(WTNH) – As if the planning, cooking, and spending aren’t stressful enough, the holidays also strain relationships between partners. Relationship experts Dr. Patty Ann Tublin and TC Brantley share their expert opinion on the arguments CT Style viewers experience with their partners this time of year.
Should the gift be a surprise? Or should we give each other a list.
“Have a conversation. Throughout the year if you see something (you like), say ‘Here you go, put this on your list,’” said Dr. Tublin.
How can we decide where to go for the holidays?
Sometimes it’s best to switch off on holidays. “You can’t have a happy relationship without the C-word – Compromise,” said Dr. Tublin
If compromising isn’t a possibility, stay home! “This should be a time of hope, not just ‘Are we going to your house or their house?’ It should be let’s stay in our house together,” said TC Brantley.
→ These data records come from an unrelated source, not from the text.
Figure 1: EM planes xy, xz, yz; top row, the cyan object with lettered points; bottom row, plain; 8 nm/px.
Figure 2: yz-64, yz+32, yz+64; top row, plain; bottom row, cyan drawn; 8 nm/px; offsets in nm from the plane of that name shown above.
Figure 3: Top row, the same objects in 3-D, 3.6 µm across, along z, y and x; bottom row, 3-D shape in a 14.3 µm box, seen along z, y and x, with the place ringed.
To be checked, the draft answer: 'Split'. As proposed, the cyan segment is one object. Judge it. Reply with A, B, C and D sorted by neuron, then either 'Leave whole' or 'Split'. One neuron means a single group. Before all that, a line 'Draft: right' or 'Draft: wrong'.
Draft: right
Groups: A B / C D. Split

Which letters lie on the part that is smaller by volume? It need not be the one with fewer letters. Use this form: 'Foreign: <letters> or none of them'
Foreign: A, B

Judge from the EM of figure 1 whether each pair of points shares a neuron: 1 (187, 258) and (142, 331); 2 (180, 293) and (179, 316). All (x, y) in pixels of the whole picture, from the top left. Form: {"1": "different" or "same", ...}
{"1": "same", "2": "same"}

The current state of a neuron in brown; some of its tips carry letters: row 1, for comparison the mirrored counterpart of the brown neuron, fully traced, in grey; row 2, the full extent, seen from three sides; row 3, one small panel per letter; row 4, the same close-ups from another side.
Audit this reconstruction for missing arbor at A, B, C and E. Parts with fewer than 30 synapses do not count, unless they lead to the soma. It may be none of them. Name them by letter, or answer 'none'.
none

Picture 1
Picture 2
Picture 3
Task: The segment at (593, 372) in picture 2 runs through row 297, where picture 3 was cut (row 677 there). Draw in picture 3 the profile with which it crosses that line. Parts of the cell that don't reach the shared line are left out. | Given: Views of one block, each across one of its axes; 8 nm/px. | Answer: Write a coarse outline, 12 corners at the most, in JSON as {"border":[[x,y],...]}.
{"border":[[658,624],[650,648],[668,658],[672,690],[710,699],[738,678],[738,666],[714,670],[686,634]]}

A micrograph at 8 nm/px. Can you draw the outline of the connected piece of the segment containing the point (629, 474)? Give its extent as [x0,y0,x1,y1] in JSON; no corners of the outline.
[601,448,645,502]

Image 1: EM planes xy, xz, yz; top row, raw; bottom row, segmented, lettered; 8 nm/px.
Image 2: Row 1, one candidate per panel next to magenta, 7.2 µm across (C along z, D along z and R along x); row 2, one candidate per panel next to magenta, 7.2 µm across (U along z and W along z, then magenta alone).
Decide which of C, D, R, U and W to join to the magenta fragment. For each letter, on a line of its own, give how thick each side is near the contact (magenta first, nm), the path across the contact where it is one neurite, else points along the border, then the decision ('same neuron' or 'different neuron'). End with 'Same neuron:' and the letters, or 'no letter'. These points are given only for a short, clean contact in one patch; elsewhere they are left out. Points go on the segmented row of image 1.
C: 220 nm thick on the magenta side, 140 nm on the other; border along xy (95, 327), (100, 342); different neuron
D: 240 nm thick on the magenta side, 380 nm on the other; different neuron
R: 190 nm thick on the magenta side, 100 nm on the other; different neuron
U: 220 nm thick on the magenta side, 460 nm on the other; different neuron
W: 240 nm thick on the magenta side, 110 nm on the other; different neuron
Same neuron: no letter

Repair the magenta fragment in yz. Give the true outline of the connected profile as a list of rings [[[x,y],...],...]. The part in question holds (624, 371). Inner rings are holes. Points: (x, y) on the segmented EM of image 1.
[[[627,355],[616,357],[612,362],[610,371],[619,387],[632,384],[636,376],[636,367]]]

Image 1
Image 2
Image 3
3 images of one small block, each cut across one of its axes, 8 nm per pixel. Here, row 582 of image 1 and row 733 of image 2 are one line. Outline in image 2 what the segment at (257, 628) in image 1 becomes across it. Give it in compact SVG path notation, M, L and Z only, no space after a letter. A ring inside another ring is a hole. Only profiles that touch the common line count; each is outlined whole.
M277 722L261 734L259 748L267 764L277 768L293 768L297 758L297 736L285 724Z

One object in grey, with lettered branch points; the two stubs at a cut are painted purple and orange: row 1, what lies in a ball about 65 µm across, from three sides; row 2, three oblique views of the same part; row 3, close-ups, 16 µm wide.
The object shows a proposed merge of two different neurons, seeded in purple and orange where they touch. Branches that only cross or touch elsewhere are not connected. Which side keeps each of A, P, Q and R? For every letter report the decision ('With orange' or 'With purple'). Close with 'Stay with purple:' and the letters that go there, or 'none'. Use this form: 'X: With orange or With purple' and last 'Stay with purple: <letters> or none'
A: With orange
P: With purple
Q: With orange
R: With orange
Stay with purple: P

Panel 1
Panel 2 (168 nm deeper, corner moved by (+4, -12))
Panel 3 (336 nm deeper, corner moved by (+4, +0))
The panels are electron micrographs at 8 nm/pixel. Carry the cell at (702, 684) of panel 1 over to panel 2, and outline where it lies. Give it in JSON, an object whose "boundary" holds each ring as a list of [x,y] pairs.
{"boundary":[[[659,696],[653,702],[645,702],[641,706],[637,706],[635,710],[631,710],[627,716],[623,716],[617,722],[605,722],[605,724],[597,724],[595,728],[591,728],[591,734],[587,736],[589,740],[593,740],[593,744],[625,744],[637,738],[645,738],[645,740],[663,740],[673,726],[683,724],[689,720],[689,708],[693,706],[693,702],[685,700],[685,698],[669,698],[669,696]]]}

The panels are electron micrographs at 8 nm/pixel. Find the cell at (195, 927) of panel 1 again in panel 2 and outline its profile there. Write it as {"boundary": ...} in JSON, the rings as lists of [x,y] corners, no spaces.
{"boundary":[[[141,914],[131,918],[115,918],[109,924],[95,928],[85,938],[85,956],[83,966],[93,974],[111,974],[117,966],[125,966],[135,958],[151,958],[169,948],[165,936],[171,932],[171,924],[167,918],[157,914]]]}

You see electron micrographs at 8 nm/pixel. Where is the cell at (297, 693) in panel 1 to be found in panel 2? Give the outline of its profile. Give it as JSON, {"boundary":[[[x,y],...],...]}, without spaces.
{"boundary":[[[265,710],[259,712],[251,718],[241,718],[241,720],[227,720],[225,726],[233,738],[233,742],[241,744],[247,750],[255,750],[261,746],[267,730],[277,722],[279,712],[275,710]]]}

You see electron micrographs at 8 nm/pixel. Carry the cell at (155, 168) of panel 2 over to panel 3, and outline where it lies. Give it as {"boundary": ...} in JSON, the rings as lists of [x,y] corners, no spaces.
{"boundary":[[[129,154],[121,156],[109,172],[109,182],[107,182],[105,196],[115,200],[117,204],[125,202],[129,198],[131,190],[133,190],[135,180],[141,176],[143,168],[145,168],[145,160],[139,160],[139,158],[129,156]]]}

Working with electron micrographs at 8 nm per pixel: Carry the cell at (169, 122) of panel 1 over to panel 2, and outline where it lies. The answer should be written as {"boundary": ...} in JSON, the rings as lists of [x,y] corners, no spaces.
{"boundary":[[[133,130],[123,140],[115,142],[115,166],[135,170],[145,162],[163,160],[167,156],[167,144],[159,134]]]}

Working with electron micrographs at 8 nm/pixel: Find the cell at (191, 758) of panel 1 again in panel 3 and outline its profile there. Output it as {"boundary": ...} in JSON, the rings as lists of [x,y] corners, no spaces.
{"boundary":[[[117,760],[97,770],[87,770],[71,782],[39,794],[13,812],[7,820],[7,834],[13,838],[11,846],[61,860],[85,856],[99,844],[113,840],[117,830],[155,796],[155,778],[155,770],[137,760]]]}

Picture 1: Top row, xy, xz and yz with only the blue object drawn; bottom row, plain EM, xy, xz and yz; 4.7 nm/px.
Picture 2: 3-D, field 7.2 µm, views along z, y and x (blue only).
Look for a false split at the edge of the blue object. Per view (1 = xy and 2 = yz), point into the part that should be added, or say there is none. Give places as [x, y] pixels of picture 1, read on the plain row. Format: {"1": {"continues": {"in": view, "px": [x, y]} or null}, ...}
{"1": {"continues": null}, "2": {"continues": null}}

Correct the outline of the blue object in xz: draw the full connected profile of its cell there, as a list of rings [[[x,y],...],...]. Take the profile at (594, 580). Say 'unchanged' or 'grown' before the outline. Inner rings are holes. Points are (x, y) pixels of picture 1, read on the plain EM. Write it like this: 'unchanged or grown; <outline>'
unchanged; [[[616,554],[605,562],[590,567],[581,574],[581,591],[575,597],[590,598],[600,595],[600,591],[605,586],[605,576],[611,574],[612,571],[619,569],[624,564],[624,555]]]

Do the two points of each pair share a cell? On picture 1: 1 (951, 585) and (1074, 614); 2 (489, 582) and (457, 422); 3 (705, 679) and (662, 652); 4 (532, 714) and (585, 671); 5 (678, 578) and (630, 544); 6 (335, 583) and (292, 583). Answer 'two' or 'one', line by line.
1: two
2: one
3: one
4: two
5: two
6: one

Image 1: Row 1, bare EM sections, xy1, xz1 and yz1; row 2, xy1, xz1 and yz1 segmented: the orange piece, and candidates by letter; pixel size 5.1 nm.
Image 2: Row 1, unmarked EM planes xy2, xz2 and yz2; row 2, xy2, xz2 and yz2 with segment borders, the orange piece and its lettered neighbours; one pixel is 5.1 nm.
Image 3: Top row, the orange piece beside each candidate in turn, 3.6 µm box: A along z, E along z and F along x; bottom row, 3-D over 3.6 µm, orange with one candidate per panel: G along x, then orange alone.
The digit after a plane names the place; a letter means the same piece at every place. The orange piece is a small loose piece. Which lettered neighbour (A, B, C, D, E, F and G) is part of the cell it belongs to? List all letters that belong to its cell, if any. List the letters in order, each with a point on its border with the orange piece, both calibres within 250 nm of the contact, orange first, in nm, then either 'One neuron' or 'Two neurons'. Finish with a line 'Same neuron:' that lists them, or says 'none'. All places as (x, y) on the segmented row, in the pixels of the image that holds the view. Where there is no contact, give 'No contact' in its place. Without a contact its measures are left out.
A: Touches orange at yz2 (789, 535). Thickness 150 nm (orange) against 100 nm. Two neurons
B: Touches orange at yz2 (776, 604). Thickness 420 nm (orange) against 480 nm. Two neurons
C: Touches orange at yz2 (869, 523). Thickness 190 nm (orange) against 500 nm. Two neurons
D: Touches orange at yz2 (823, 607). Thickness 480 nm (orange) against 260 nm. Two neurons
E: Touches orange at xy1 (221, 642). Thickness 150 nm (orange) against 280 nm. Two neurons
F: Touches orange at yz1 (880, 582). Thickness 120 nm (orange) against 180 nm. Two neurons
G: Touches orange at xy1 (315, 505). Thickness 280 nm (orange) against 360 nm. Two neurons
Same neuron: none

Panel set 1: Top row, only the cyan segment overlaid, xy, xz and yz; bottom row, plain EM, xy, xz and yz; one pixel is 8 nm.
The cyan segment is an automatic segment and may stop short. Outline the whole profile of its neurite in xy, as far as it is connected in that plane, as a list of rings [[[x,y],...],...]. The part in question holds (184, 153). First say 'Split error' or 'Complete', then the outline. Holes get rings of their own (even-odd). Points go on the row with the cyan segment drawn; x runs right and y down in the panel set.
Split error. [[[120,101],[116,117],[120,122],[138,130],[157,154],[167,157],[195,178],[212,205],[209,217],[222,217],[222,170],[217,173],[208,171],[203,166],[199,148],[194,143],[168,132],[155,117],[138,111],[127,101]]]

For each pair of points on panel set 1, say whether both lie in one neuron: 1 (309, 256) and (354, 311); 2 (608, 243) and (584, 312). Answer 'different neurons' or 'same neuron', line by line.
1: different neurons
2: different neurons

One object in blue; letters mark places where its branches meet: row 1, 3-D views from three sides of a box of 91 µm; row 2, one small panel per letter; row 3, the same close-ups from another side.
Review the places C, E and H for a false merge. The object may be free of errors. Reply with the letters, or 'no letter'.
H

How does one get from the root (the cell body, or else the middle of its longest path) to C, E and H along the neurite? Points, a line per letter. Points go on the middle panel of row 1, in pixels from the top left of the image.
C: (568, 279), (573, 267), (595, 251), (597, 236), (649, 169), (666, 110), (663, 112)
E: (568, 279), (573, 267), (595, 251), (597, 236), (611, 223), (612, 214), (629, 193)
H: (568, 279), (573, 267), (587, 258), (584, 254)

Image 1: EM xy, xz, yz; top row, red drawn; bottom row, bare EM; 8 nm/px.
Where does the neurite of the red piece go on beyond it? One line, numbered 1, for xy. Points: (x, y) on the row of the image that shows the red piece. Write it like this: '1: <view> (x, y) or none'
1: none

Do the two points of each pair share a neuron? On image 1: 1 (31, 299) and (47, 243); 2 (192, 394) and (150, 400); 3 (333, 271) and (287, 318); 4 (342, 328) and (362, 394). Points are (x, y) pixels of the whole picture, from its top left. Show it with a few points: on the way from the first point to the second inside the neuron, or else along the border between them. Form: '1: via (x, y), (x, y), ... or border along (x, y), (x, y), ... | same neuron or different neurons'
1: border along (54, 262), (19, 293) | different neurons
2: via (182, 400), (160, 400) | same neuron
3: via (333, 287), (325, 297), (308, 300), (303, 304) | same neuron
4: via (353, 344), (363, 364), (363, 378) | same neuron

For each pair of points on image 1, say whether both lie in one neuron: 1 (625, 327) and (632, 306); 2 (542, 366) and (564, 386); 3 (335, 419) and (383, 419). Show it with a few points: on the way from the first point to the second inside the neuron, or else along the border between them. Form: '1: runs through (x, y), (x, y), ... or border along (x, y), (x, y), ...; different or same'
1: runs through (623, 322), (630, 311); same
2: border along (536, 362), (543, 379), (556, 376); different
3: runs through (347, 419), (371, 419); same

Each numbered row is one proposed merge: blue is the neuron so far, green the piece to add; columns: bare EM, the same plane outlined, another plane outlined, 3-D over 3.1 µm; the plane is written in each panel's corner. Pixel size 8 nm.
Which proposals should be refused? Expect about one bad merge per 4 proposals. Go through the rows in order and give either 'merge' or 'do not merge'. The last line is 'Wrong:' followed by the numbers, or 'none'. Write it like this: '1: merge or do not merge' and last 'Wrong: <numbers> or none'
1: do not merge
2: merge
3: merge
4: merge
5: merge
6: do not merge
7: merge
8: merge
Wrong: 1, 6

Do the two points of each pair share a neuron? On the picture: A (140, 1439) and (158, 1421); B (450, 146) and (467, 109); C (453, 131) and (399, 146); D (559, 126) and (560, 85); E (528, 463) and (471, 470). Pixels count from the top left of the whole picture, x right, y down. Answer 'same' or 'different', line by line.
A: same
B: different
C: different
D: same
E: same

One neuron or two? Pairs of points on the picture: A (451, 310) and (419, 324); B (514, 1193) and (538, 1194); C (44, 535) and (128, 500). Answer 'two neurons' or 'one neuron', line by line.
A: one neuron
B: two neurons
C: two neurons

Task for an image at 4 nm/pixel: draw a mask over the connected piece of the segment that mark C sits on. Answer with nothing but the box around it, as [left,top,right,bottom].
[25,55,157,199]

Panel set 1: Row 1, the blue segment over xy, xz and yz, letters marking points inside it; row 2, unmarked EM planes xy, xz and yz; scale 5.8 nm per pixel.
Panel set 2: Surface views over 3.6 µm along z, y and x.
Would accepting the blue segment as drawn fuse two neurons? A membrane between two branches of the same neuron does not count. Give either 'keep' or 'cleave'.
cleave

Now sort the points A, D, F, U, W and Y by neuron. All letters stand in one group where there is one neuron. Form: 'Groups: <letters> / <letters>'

Following are 3 tips for avoiding money fights during the holidays.
- Make a LIST of people you and your partner have agreed to purchase gifts for this holiday season and stick to the list. Do not add names as you go along. If you didn’t put the substitute teacher on the original gift-giving list – and you just remembered them while in the store – do not buy a gift for them. If you really, really, really want to let this substitute teacher know you are thinking about them during the holidays, bake them a pie or give them a call and let them know you are thinking of them. People will appreciate the fact that you took time out of your hectic holiday schedule to think of them.
- SPEAK with your partner and AGREE on a budget before you even think about shopping for anyone on your list.
- AVOID IMPULSIVE PURCHASES. Just because something is on “sale” it doesn’t mean you have to buy it. If the sale item is over-budget for the person you would be buying this gift for – do not buy it. It doesn’t matter that it is on sale – walk away from it. The receiver of the gift will never know you passed on that great pair of earrings you thought had their name written all over them.
It doesn’t cost a dime to show people your love and affection for them. Try to remember “less is more” and time spent together creates memories that last a lifetime and leave a legacy!